- **Instructions to follow**
Please find every line in the records that contains the word "système" and copy each of those lines.

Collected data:
====================

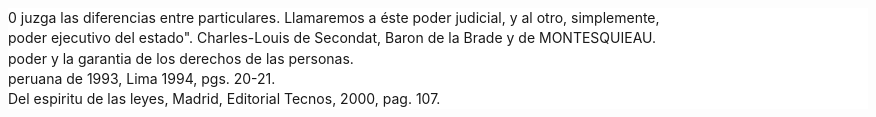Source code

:0 juzga las diferencias entre particulares. Llamaremos a éste poder judicial, y al otro, simplemente,  
poder ejecutivo del estado". Charles-Louis de Secondat, Baron de la Brade y de MONTESQUIEAU.  
poder y la garantia de los derechos de las personas.  
peruana de 1993, Lima 1994, pgs. 20-21.  
Del espiritu de las leyes, Madrid, Editorial Tecnos, 2000, pag. 107.  
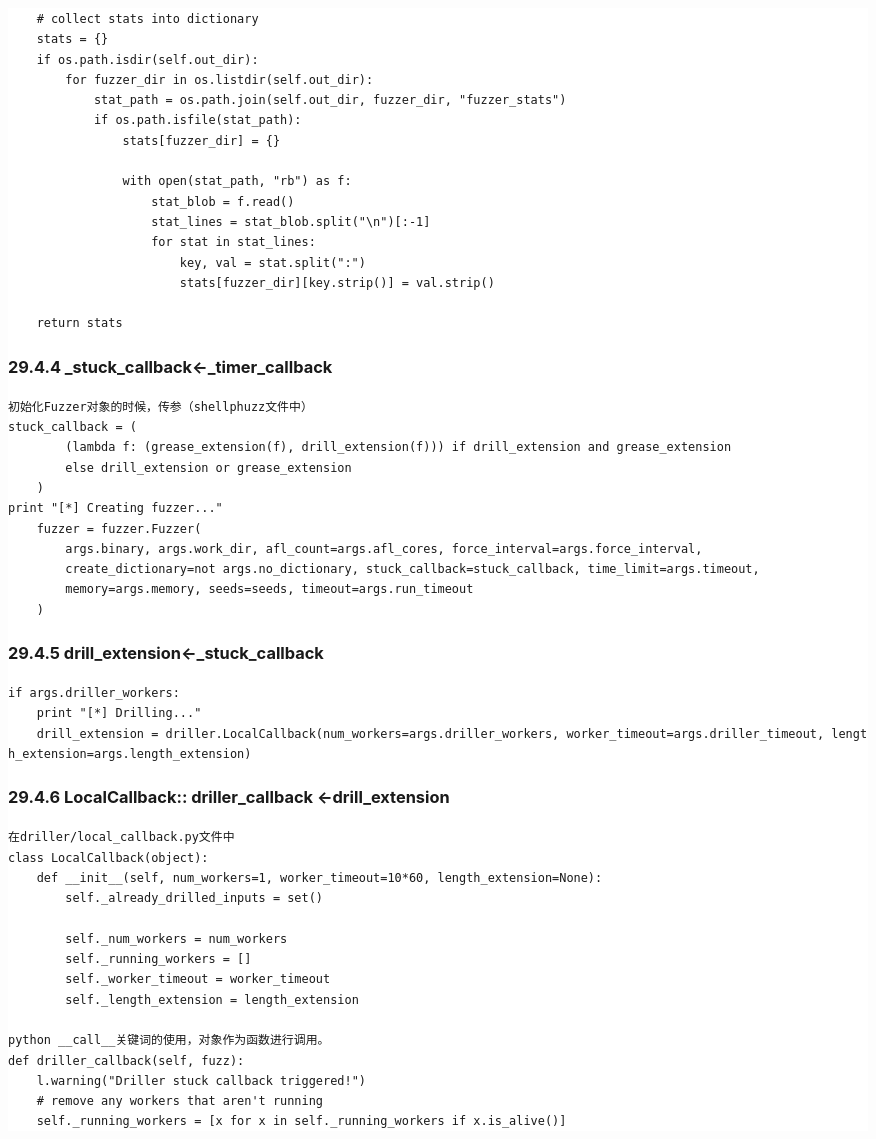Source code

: 		# collect stats into dictionary
		stats = {}
		if os.path.isdir(self.out_dir):
			for fuzzer_dir in os.listdir(self.out_dir):
				stat_path = os.path.join(self.out_dir, fuzzer_dir, "fuzzer_stats")
				if os.path.isfile(stat_path):
					stats[fuzzer_dir] = {}

					with open(stat_path, "rb") as f:
						stat_blob = f.read()
						stat_lines = stat_blob.split("\n")[:-1]
						for stat in stat_lines:
							key, val = stat.split(":")
							stats[fuzzer_dir][key.strip()] = val.strip()

		return stats
### 29.4.4 _stuck_callback<-_timer_callback
	初始化Fuzzer对象的时候，传参（shellphuzz文件中）
	stuck_callback = (
			(lambda f: (grease_extension(f), drill_extension(f))) if drill_extension and grease_extension
			else drill_extension or grease_extension
		)
	print "[*] Creating fuzzer..."
		fuzzer = fuzzer.Fuzzer(
			args.binary, args.work_dir, afl_count=args.afl_cores, force_interval=args.force_interval,
			create_dictionary=not args.no_dictionary, stuck_callback=stuck_callback, time_limit=args.timeout,
			memory=args.memory, seeds=seeds, timeout=args.run_timeout
		)
### 29.4.5 drill_extension<-_stuck_callback
	if args.driller_workers:
		print "[*] Drilling..."
		drill_extension = driller.LocalCallback(num_workers=args.driller_workers, worker_timeout=args.driller_timeout, length_extension=args.length_extension)
### 29.4.6 LocalCallback:: driller_callback <-drill_extension
	在driller/local_callback.py文件中
	class LocalCallback(object):
		def __init__(self, num_workers=1, worker_timeout=10*60, length_extension=None):
			self._already_drilled_inputs = set()

			self._num_workers = num_workers
			self._running_workers = []
			self._worker_timeout = worker_timeout
			self._length_extension = length_extension

	python __call__关键词的使用，对象作为函数进行调用。
	def driller_callback(self, fuzz):
		l.warning("Driller stuck callback triggered!")
		# remove any workers that aren't running
		self._running_workers = [x for x in self._running_workers if x.is_alive()]
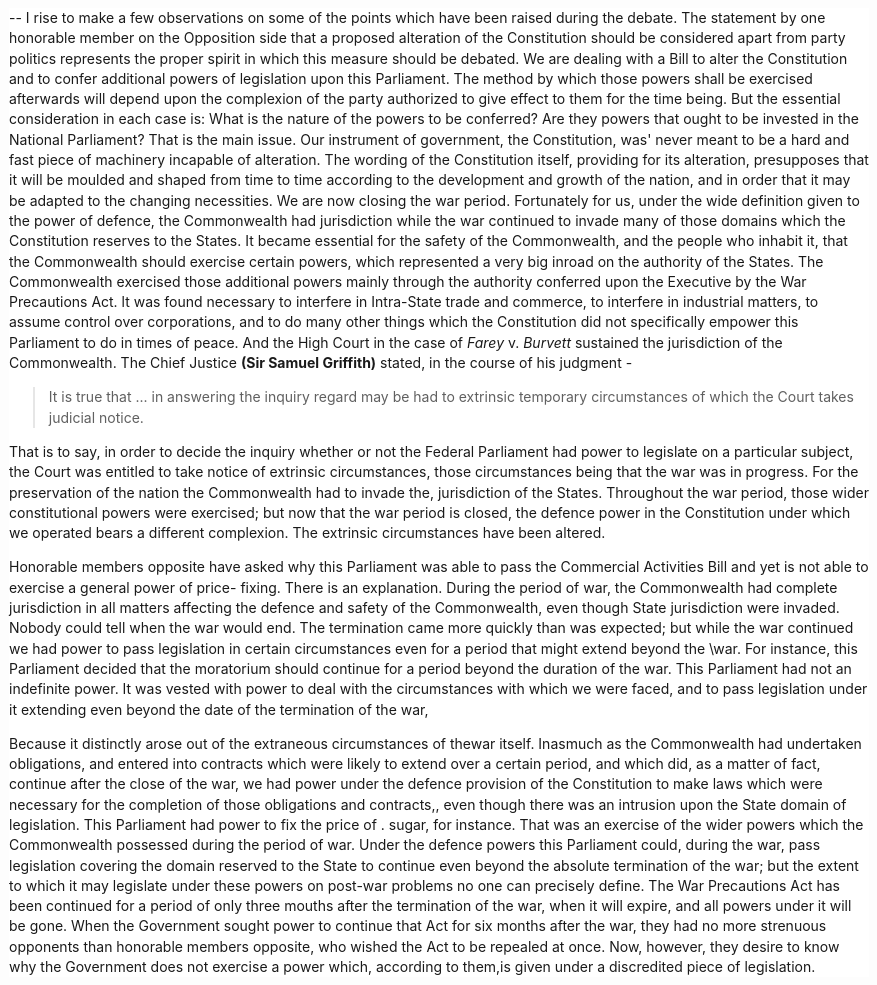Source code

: -- I rise to make a few observations on some of the points which have been raised during the debate. The statement by one honorable member on the Opposition side that a proposed alteration of the Constitution should be considered apart from party politics represents the proper spirit in which this measure should be debated. We are dealing with a Bill to alter the Constitution and to confer additional powers of legislation upon this Parliament. The method by which those powers shall be exercised afterwards will depend upon the complexion of the party authorized to give effect to them for the time being. But the essential consideration in each case is: What is the nature of the powers to be conferred? Are they powers that ought to be invested in the National Parliament? That is the main issue. Our instrument of government, the Constitution, was' never meant to be a hard and fast piece of machinery incapable of alteration. The wording of the Constitution itself, providing for its alteration, presupposes that it will be moulded and shaped from time to time according to the development and growth of the nation, and in order that it may be adapted to the changing necessities. We are now closing the war period. Fortunately for us, under the wide definition given to the power of defence, the Commonwealth had jurisdiction while the war continued to invade many of those domains which the Constitution reserves to the States. It became essential for the safety of the Commonwealth, and the people who inhabit it, that the Commonwealth should exercise certain powers, which represented a very big inroad on the authority of the States. The Commonwealth exercised those additional powers mainly through the authority conferred upon the Executive by the War Precautions Act. lt was found necessary to interfere in Intra-State trade and commerce, to interfere in industrial matters, to assume control over corporations, and to do many other things which the Constitution did not specifically empower this Parliament to do in times of peace. And the High Court in the case of  *Farey*  v.  *Burvett*  sustained the jurisdiction of the Commonwealth. The Chief Justice  **(Sir Samuel Griffith)**  stated, in the course of his judgment - 

  >It is true that ... in answering the inquiry regard may be had to extrinsic temporary circumstances of which the Court takes judicial notice. 

That is to say, in order to decide the inquiry whether or not the Federal Parliament had power to legislate on a particular subject, the Court was entitled to take notice of extrinsic circumstances, those circumstances being that the war was in progress. For the preservation of the nation the Commonwealth had to invade the, jurisdiction of the States. Throughout the war period, those wider constitutional powers were exercised; but now that the war period is closed, the defence power in the Constitution under which we operated bears a different complexion. The extrinsic circumstances have been altered. 

Honorable members opposite have asked why this Parliament was able to pass the Commercial Activities Bill and yet is not able to exercise a general power of price- fixing. There is an explanation. During the period of war, the Commonwealth had complete jurisdiction in all matters affecting the defence and safety of the Commonwealth, even though State jurisdiction were invaded. Nobody could tell when the war would end. The termination came more quickly than was expected; but while the war continued we had power to pass legislation in certain circumstances even for a period that might extend beyond the \war. For instance, this Parliament decided that the moratorium should continue for a period beyond the duration of the war. This Parliament had not an indefinite power. It was vested with power to deal with the circumstances with which we were faced, and to pass legislation under it extending even beyond the date of the termination of the war, 

Because it distinctly arose out of the extraneous circumstances of thewar itself. Inasmuch as the Commonwealth had undertaken obligations, and entered into contracts which were likely to extend over a certain period, and which did, as a matter of fact, continue after the close of the war, we had power under the defence provision of the Constitution to make laws which were necessary for the completion of those obligations and contracts,, even though there was an intrusion upon the State domain of legislation. This Parliament had power  to fix the price of . sugar, for instance. That was an exercise of the wider powers which the Commonwealth possessed during the period of war. Under the defence powers this Parliament could, during the war, pass legislation covering the domain reserved to the State to continue even beyond the absolute termination of the war; but the extent to which it may legislate under these powers on post-war problems no one can precisely define. The War Precautions Act has been continued for a period of only three mouths after the termination of the war, when it will expire, and all powers under it will be gone. When the Government sought power to continue that Act for six months after the war, they had no more strenuous opponents than honorable members opposite, who wished the Act to be repealed at once. Now, however, they desire to know why the Government does  not exercise a power which, according to them,is given under a discredited piece of legislation. 

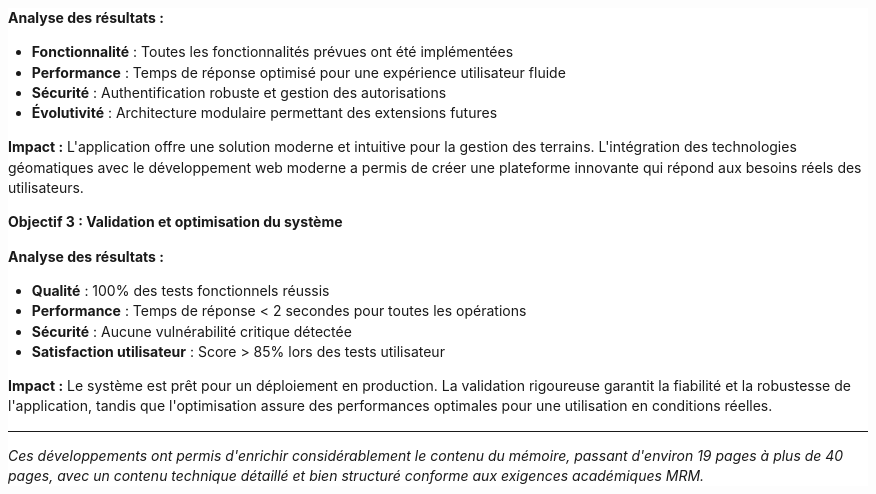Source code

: **Analyse des résultats :**
- **Fonctionnalité** : Toutes les fonctionnalités prévues ont été implémentées
- **Performance** : Temps de réponse optimisé pour une expérience utilisateur fluide
- **Sécurité** : Authentification robuste et gestion des autorisations
- **Évolutivité** : Architecture modulaire permettant des extensions futures

**Impact :** L'application offre une solution moderne et intuitive pour la gestion des terrains. L'intégration des technologies géomatiques avec le développement web moderne a permis de créer une plateforme innovante qui répond aux besoins réels des utilisateurs.

**Objectif 3 : Validation et optimisation du système**

**Analyse des résultats :**
- **Qualité** : 100% des tests fonctionnels réussis
- **Performance** : Temps de réponse < 2 secondes pour toutes les opérations
- **Sécurité** : Aucune vulnérabilité critique détectée
- **Satisfaction utilisateur** : Score > 85% lors des tests utilisateur

**Impact :** Le système est prêt pour un déploiement en production. La validation rigoureuse garantit la fiabilité et la robustesse de l'application, tandis que l'optimisation assure des performances optimales pour une utilisation en conditions réelles.

---

*Ces développements ont permis d'enrichir considérablement le contenu du mémoire, passant d'environ 19 pages à plus de 40 pages, avec un contenu technique détaillé et bien structuré conforme aux exigences académiques MRM.* 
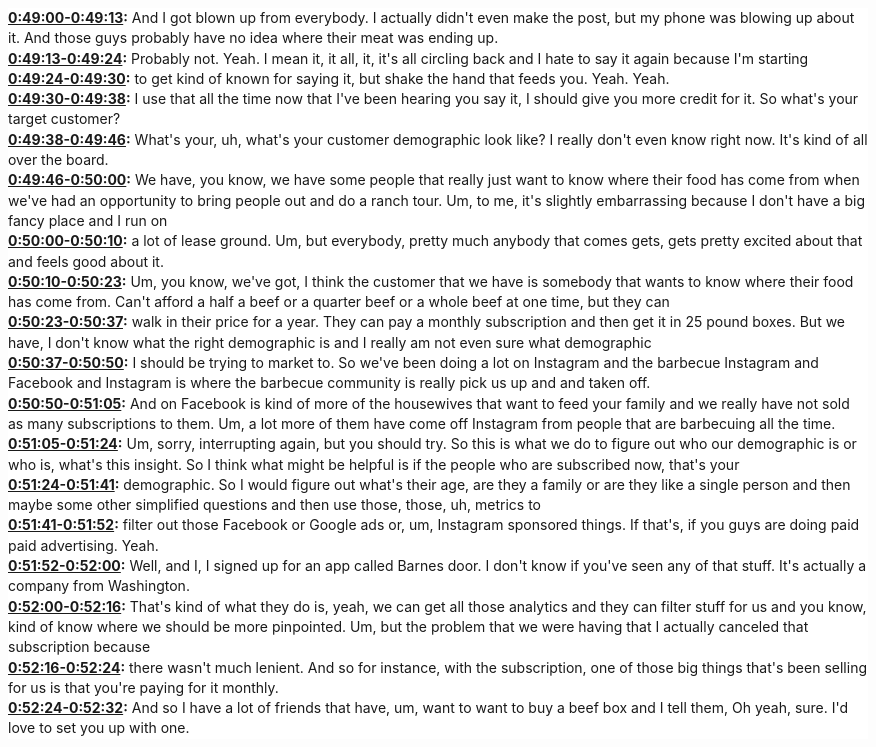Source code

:**[0:49:00-0:49:13](https://anchor.fm/ranching-reboot/episodes/33-Kyler-Beard-Beef-in-the-PNW-e188ui5#t=0:49:00):**  And I got blown up from everybody.  I actually didn't even make the post, but my phone was blowing up about it.  And those guys probably have no idea where their meat was ending up.  
**[0:49:13-0:49:24](https://anchor.fm/ranching-reboot/episodes/33-Kyler-Beard-Beef-in-the-PNW-e188ui5#t=0:49:13):**  Probably not.  Yeah.  I mean it, it all, it, it's all circling back and I hate to say it again because I'm starting  
**[0:49:24-0:49:30](https://anchor.fm/ranching-reboot/episodes/33-Kyler-Beard-Beef-in-the-PNW-e188ui5#t=0:49:24):**  to get kind of known for saying it, but shake the hand that feeds you.  Yeah.  Yeah.  
**[0:49:30-0:49:38](https://anchor.fm/ranching-reboot/episodes/33-Kyler-Beard-Beef-in-the-PNW-e188ui5#t=0:49:30):**  I use that all the time now that I've been hearing you say it, I should give you more  credit for it.  So what's your target customer?  
**[0:49:38-0:49:46](https://anchor.fm/ranching-reboot/episodes/33-Kyler-Beard-Beef-in-the-PNW-e188ui5#t=0:49:38):**  What's your, uh, what's your customer demographic look like?  I really don't even know right now.  It's kind of all over the board.  
**[0:49:46-0:50:00](https://anchor.fm/ranching-reboot/episodes/33-Kyler-Beard-Beef-in-the-PNW-e188ui5#t=0:49:46):**  We have, you know, we have some people that really just want to know where their food  has come from when we've had an opportunity to bring people out and do a ranch tour.  Um, to me, it's slightly embarrassing because I don't have a big fancy place and I run on  
**[0:50:00-0:50:10](https://anchor.fm/ranching-reboot/episodes/33-Kyler-Beard-Beef-in-the-PNW-e188ui5#t=0:50:00):**  a lot of lease ground.  Um, but everybody, pretty much anybody that comes gets, gets pretty excited about that  and feels good about it.  
**[0:50:10-0:50:23](https://anchor.fm/ranching-reboot/episodes/33-Kyler-Beard-Beef-in-the-PNW-e188ui5#t=0:50:10):**  Um, you know, we've got, I think the customer that we have is somebody that wants to know  where their food has come from.  Can't afford a half a beef or a quarter beef or a whole beef at one time, but they can  
**[0:50:23-0:50:37](https://anchor.fm/ranching-reboot/episodes/33-Kyler-Beard-Beef-in-the-PNW-e188ui5#t=0:50:23):**  walk in their price for a year.  They can pay a monthly subscription and then get it in 25 pound boxes.  But we have, I don't know what the right demographic is and I really am not even sure what demographic  
**[0:50:37-0:50:50](https://anchor.fm/ranching-reboot/episodes/33-Kyler-Beard-Beef-in-the-PNW-e188ui5#t=0:50:37):**  I should be trying to market to.  So we've been doing a lot on Instagram and the barbecue Instagram and Facebook and Instagram  is where the barbecue community is really pick us up and and taken off.  
**[0:50:50-0:51:05](https://anchor.fm/ranching-reboot/episodes/33-Kyler-Beard-Beef-in-the-PNW-e188ui5#t=0:50:50):**  And on Facebook is kind of more of the housewives that want to feed your family and we really  have not sold as many subscriptions to them.  Um, a lot more of them have come off Instagram from people that are barbecuing all the time.  
**[0:51:05-0:51:24](https://anchor.fm/ranching-reboot/episodes/33-Kyler-Beard-Beef-in-the-PNW-e188ui5#t=0:51:05):**  Um, sorry, interrupting again, but you should try.  So this is what we do to figure out who our demographic is or who is, what's this insight.  So I think what might be helpful is if the people who are subscribed now, that's your  
**[0:51:24-0:51:41](https://anchor.fm/ranching-reboot/episodes/33-Kyler-Beard-Beef-in-the-PNW-e188ui5#t=0:51:24):**  demographic.  So I would figure out what's their age, are they a family or are they like a single person  and then maybe some other simplified questions and then use those, those, uh, metrics to  
**[0:51:41-0:51:52](https://anchor.fm/ranching-reboot/episodes/33-Kyler-Beard-Beef-in-the-PNW-e188ui5#t=0:51:41):**  filter out those Facebook or Google ads or, um, Instagram sponsored things.  If that's, if you guys are doing paid paid advertising.  Yeah.  
**[0:51:52-0:52:00](https://anchor.fm/ranching-reboot/episodes/33-Kyler-Beard-Beef-in-the-PNW-e188ui5#t=0:51:52):**  Well, and I, I signed up for an app called Barnes door.  I don't know if you've seen any of that stuff.  It's actually a company from Washington.  
**[0:52:00-0:52:16](https://anchor.fm/ranching-reboot/episodes/33-Kyler-Beard-Beef-in-the-PNW-e188ui5#t=0:52:00):**  That's kind of what they do is, yeah, we can get all those analytics and they can filter  stuff for us and you know, kind of know where we should be more pinpointed.  Um, but the problem that we were having that I actually canceled that subscription because  
**[0:52:16-0:52:24](https://anchor.fm/ranching-reboot/episodes/33-Kyler-Beard-Beef-in-the-PNW-e188ui5#t=0:52:16):**  there wasn't much lenient.  And so for instance, with the subscription, one of those big things that's been selling  for us is that you're paying for it monthly.  
**[0:52:24-0:52:32](https://anchor.fm/ranching-reboot/episodes/33-Kyler-Beard-Beef-in-the-PNW-e188ui5#t=0:52:24):**  And so I have a lot of friends that have, um, want to want to buy a beef box and I tell  them, Oh yeah, sure.  I'd love to set you up with one.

====================

- **Solution to this task**
**Objectif 3 : Validation et optimisation du système**
**Impact :** Le système est prêt pour un déploiement en production. La validation rigoureuse garantit la fiabilité et la robustesse de l'application, tandis que l'optimisation assure des performances optimales pour une utilisation en conditions réelles.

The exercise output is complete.